> **Data excerpts**:
----
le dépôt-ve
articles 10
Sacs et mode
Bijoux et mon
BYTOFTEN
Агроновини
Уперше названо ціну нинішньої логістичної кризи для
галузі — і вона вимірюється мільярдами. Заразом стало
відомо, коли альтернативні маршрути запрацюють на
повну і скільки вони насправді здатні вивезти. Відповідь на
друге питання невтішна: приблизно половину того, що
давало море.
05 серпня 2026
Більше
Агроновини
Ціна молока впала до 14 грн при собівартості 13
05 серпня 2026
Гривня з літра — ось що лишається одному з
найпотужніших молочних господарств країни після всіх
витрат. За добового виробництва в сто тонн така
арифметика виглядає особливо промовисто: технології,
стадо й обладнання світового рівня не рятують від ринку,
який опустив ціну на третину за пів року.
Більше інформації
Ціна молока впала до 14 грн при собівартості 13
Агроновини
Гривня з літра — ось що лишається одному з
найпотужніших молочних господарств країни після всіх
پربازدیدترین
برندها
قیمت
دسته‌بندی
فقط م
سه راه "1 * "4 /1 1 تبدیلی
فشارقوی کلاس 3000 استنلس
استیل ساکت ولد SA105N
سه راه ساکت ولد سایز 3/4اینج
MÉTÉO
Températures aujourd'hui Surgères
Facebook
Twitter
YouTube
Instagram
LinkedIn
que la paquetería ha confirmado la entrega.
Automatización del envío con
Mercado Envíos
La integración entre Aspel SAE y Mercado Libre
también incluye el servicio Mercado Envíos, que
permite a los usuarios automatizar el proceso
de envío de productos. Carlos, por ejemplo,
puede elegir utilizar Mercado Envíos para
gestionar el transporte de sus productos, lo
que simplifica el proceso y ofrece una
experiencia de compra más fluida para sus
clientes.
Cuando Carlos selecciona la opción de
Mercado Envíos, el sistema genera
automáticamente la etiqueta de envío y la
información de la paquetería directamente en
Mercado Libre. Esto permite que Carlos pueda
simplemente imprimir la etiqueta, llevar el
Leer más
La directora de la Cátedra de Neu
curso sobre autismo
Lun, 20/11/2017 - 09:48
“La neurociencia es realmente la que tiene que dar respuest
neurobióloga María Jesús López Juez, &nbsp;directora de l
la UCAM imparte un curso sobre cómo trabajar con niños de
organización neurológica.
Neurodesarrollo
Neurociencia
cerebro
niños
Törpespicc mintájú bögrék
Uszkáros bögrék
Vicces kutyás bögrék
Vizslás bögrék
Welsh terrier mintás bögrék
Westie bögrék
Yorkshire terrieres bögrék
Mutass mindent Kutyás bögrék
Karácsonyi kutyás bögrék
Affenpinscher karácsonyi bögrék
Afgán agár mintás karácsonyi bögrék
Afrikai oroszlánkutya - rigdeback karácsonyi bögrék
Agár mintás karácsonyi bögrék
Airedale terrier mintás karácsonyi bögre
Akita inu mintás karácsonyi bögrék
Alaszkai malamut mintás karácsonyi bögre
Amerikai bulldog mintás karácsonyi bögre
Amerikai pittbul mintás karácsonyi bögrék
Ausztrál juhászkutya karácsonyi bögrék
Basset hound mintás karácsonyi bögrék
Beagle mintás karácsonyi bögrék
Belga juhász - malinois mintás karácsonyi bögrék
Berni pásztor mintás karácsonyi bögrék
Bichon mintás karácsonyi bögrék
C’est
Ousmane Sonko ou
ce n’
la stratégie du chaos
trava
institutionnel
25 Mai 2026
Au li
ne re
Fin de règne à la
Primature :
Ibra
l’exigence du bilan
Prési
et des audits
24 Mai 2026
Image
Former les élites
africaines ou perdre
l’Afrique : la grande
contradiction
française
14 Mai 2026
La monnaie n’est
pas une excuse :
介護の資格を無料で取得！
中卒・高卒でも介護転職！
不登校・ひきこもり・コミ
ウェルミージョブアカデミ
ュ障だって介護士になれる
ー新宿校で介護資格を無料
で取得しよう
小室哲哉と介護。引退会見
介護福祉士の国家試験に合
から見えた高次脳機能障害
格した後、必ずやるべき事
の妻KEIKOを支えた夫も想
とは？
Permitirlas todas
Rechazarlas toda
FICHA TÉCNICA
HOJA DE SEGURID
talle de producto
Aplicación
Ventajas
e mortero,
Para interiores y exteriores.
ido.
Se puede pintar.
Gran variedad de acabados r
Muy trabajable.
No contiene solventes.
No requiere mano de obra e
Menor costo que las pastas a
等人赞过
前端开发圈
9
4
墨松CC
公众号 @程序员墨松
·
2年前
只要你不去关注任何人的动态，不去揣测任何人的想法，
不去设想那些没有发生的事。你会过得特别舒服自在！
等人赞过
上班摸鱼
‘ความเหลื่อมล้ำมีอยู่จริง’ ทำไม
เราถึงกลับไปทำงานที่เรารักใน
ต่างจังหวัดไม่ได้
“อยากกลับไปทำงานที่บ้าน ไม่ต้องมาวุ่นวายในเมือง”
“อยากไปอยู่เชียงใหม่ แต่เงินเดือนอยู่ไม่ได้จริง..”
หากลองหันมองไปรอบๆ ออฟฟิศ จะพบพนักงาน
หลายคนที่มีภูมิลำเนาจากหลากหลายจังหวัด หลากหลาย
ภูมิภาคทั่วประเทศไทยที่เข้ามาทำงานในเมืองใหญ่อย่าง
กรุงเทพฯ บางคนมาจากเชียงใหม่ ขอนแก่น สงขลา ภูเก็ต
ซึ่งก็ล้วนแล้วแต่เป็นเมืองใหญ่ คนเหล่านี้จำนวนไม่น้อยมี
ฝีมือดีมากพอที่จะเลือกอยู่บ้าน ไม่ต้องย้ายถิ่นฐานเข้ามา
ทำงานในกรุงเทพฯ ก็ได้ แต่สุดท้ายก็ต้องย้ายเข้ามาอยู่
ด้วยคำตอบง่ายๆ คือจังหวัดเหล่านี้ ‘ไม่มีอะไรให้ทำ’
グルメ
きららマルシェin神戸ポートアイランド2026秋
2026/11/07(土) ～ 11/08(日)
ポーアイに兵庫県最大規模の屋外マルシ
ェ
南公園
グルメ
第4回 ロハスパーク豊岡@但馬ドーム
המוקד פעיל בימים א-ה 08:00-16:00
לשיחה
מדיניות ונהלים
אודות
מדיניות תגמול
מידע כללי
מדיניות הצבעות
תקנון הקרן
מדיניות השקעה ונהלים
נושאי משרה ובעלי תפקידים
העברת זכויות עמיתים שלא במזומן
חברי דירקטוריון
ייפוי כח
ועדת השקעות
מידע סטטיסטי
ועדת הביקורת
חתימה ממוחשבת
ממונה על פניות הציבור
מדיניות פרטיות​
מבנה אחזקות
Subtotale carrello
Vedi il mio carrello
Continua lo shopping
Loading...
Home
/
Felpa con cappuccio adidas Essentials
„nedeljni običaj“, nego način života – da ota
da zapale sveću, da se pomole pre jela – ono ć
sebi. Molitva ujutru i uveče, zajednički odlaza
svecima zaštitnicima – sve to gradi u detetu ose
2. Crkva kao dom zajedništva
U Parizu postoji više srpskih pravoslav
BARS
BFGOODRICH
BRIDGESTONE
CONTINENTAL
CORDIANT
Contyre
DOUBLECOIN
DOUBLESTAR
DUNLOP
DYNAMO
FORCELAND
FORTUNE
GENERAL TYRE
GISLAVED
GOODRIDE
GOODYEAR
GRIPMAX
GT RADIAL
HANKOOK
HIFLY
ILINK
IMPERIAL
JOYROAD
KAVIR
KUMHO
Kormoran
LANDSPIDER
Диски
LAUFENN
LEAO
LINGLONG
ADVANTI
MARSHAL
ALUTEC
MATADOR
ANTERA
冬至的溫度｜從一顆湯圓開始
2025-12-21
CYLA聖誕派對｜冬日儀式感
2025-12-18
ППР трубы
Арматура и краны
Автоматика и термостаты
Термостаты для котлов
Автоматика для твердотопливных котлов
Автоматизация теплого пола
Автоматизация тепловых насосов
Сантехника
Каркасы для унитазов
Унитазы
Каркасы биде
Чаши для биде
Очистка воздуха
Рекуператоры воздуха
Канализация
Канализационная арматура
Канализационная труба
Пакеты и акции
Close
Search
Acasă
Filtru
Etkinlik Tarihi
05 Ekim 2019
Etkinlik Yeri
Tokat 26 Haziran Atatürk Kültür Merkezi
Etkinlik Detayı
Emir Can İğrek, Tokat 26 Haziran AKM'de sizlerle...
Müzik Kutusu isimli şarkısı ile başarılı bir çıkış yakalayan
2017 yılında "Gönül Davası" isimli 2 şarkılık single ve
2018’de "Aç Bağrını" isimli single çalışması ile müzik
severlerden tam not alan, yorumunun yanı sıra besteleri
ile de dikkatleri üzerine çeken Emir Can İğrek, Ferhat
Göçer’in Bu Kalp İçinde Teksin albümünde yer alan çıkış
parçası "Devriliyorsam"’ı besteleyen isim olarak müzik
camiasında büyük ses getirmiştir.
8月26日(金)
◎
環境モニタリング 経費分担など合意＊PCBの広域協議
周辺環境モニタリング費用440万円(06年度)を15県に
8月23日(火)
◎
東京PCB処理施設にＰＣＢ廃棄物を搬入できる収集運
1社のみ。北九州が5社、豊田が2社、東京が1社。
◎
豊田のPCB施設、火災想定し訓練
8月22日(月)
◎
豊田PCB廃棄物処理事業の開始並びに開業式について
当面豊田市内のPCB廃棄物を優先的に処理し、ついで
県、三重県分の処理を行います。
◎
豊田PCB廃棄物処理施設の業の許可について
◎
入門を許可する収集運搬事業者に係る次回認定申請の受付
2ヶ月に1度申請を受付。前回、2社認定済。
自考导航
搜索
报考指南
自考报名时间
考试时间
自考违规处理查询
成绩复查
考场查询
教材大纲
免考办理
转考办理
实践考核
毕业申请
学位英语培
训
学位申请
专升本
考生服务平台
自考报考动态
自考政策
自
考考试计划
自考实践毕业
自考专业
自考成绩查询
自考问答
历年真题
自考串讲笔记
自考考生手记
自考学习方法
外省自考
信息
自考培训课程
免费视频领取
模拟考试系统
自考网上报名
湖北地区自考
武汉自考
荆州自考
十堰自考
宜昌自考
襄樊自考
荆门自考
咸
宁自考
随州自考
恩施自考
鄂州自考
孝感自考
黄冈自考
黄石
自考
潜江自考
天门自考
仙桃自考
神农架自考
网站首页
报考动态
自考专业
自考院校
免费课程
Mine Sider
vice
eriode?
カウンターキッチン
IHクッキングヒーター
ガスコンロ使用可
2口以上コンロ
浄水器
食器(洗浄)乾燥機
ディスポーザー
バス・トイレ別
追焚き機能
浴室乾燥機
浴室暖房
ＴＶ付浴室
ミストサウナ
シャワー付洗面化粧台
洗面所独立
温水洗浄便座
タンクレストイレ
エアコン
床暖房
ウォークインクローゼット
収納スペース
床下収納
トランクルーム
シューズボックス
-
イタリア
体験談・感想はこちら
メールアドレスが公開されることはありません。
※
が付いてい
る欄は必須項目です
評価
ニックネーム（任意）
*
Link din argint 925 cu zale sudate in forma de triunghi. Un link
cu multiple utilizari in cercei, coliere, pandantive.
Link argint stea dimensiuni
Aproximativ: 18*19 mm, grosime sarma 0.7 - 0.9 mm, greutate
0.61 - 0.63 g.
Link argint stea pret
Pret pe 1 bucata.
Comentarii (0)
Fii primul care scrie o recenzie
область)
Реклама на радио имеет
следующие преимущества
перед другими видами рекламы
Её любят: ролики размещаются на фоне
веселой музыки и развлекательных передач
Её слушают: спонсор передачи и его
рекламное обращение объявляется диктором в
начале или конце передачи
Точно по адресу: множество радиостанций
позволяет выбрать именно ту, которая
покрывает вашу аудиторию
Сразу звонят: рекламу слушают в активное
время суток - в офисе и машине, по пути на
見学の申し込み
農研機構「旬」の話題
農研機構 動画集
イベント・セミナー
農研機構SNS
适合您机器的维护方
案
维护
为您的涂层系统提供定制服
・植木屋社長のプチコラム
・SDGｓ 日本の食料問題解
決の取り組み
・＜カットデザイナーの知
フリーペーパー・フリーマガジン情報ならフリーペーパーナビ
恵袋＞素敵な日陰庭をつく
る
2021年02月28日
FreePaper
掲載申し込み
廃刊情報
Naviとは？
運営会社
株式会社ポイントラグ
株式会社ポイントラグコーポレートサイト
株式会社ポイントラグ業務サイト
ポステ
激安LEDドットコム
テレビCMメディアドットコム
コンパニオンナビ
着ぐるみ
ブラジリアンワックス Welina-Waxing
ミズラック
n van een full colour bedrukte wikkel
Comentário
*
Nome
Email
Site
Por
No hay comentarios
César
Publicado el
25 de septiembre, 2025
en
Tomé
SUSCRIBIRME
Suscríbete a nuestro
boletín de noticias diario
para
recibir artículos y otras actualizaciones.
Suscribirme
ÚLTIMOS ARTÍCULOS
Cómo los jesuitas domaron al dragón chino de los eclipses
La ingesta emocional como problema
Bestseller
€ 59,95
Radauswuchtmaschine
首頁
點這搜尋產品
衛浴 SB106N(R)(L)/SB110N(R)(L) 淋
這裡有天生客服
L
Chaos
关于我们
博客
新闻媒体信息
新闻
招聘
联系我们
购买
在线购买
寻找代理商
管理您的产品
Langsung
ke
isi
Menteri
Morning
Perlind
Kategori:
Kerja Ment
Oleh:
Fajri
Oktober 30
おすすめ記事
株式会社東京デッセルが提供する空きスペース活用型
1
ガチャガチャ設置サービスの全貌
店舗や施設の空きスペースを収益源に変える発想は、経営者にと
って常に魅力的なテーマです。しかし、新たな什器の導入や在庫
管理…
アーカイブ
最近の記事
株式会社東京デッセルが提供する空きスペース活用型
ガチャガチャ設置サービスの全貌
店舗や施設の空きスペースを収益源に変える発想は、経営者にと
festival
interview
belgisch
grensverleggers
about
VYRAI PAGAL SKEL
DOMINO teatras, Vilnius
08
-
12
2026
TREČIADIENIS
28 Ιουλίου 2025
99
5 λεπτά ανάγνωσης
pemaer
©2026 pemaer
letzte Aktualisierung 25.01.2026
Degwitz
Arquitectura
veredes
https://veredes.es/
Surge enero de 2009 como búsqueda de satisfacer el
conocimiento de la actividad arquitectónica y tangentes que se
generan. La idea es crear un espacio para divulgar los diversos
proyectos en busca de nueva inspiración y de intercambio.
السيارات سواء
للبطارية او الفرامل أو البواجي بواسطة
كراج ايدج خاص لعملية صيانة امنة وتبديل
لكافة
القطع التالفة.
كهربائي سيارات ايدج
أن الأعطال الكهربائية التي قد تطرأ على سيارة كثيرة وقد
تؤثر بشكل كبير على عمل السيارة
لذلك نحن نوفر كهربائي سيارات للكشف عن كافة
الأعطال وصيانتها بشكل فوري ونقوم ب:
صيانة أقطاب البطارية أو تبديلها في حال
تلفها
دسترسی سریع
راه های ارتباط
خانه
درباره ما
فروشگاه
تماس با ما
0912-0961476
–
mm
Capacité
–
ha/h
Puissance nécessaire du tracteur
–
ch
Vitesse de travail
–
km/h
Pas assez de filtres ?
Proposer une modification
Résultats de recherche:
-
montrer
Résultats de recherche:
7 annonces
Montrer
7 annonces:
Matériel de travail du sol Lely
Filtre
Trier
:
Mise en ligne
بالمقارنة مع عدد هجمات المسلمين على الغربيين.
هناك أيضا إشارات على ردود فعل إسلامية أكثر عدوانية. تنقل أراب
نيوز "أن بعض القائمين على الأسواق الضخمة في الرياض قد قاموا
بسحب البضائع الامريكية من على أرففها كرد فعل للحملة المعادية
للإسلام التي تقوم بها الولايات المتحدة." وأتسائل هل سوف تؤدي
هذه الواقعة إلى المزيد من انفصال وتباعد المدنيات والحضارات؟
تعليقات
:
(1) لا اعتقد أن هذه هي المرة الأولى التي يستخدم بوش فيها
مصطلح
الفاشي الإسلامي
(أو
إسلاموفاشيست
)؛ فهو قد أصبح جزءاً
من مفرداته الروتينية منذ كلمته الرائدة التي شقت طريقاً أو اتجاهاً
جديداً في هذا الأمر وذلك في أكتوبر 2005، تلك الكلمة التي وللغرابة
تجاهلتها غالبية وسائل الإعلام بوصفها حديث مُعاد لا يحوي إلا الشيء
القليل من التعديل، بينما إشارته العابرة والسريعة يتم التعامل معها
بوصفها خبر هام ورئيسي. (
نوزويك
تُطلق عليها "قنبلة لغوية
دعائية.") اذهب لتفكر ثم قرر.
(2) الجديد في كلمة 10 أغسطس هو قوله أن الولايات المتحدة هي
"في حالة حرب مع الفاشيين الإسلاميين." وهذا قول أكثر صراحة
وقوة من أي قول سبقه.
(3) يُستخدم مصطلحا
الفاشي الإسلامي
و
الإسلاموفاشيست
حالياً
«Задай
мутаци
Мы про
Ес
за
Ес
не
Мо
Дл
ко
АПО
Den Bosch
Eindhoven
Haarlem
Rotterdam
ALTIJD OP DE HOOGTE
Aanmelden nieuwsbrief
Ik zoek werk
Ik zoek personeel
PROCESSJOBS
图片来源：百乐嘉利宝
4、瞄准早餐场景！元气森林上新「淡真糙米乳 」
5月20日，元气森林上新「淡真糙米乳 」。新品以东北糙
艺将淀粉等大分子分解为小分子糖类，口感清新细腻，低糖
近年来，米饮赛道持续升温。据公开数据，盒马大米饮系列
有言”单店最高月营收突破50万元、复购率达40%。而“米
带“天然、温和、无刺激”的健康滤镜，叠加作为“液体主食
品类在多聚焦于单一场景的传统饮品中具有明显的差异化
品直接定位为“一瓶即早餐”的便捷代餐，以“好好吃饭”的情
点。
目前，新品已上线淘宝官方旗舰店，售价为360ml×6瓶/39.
----
> **Directive**: Every line of the records in which the string "Amerikai" is found should be counted, and only the count returned.

> **Exercise answer**: 2